▶ INSTRUCTIONS FOR THE TASK
Beginning with the line that holds "Picture 1: Row" and finishing with the line that holds "Picture 3: Top", repeat the listing exactly, leaving every picture out.

▶ DATASET RECORDS
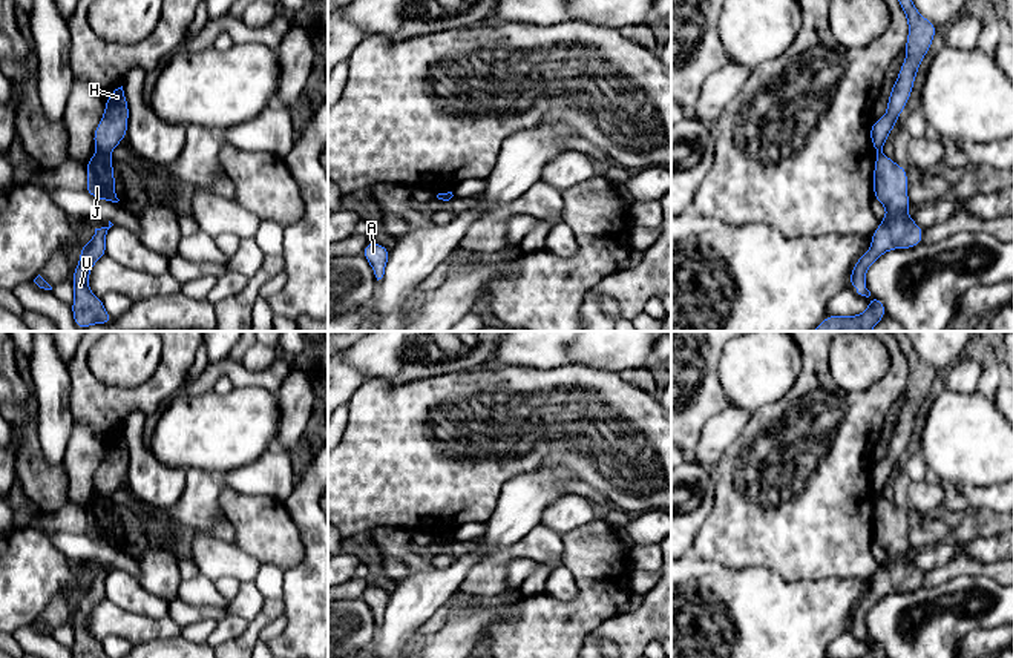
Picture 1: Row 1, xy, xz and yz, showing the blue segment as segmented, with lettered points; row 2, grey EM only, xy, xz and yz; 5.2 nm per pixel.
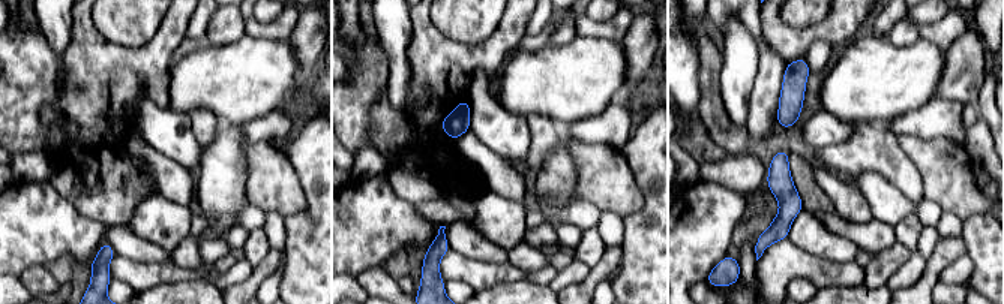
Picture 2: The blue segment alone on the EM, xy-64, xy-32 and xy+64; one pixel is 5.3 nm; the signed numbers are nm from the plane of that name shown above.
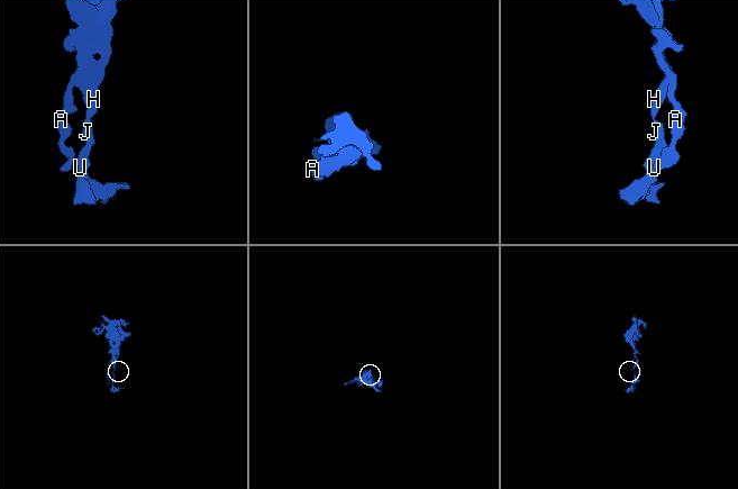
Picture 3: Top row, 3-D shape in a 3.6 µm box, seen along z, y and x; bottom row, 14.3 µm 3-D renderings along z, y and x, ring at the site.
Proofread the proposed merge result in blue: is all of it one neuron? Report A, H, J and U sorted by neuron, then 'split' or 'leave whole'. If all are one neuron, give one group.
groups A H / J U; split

...

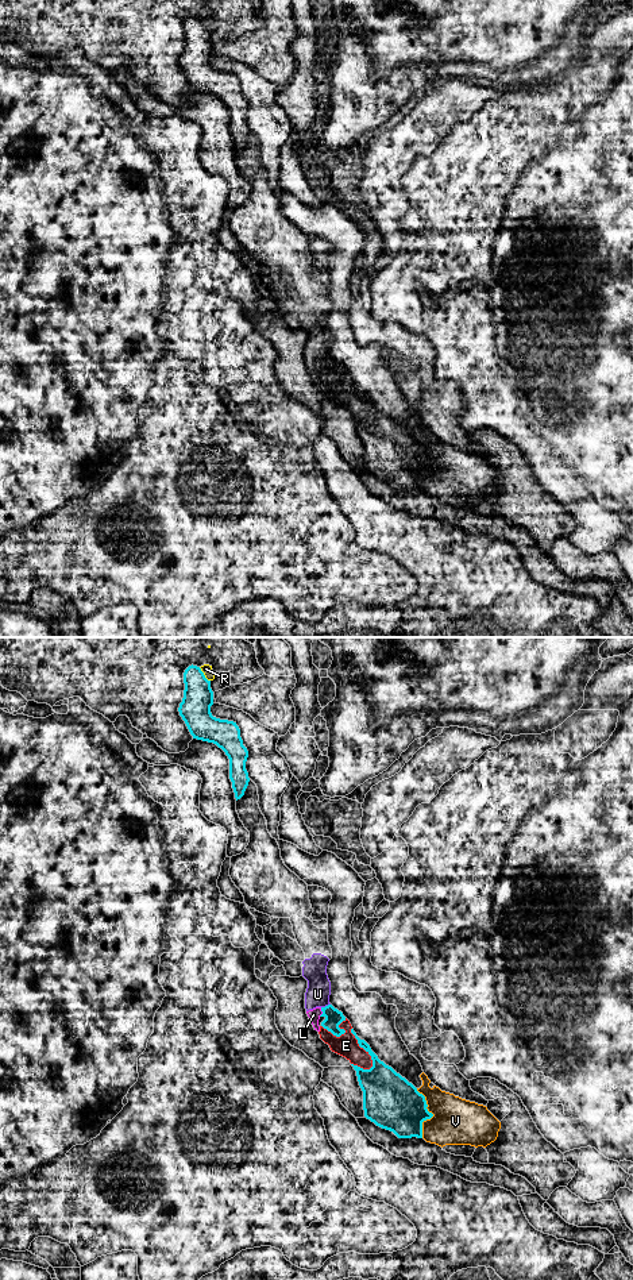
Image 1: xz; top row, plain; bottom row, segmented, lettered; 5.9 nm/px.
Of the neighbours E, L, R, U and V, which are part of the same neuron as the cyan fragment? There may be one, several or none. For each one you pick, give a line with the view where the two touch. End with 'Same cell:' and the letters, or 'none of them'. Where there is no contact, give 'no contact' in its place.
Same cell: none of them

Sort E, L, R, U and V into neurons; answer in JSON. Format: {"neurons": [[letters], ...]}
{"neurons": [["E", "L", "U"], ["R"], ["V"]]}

--

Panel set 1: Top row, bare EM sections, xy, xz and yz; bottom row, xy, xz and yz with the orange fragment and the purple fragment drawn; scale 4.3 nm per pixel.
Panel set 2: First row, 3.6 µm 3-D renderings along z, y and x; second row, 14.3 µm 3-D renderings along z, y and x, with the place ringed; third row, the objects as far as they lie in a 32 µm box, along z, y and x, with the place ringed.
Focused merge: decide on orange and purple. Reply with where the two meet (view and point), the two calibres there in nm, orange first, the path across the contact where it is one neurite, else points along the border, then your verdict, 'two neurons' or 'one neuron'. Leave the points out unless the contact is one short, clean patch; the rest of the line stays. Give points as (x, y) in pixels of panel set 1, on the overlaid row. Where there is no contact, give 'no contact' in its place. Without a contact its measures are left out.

▶ RESPONSE
Picture 1: Row 1, xy, xz and yz, showing the blue segment as segmented, with lettered points; row 2, grey EM only, xy, xz and yz; 5.2 nm per pixel.
Picture 2: The blue segment alone on the EM, xy-64, xy-32 and xy+64; one pixel is 5.3 nm; the signed numbers are nm from the plane of that name shown above.
Picture 3: Top row, 3-D shape in a 3.6 µm box, seen along z, y and x; bottom row, 14.3 µm 3-D renderings along z, y and x, ring at the site.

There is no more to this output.